Take the data below and extract the lines from the one with "1. Set the central" to the one with "2. Find the", inclusive, exactly as written.

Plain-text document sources
....................

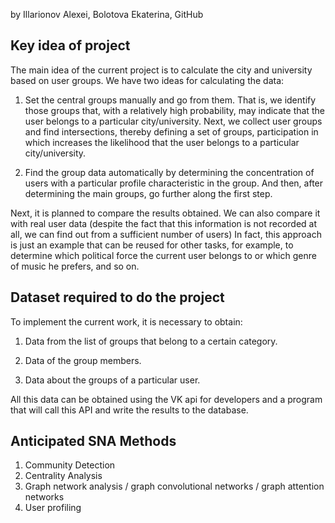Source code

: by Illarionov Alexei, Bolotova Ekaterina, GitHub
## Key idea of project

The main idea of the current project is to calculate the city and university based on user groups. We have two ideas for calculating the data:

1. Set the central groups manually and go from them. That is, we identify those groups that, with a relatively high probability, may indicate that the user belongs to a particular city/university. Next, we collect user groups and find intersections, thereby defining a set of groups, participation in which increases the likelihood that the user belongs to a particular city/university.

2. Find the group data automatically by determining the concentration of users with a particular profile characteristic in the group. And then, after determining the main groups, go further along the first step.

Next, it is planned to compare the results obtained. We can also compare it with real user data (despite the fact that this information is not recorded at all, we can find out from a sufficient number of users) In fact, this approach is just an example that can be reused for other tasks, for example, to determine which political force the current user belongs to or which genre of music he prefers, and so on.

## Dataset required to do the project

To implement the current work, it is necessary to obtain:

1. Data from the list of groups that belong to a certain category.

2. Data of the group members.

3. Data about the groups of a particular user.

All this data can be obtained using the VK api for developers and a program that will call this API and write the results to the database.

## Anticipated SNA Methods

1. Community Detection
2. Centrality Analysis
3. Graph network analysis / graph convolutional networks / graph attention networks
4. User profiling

....................

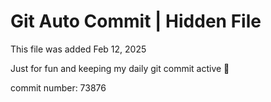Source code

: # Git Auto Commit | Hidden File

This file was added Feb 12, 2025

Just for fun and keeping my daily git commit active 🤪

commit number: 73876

....................

== THE ANSWER ==
1. Set the central groups manually and go from them. That is, we identify those groups that, with a relatively high probability, may indicate that the user belongs to a particular city/university. Next, we collect user groups and find intersections, thereby defining a set of groups, participation in which increases the likelihood that the user belongs to a particular city/university.

2. Find the group data automatically by determining the concentration of users with a particular profile characteristic in the group. And then, after determining the main groups, go further along the first step.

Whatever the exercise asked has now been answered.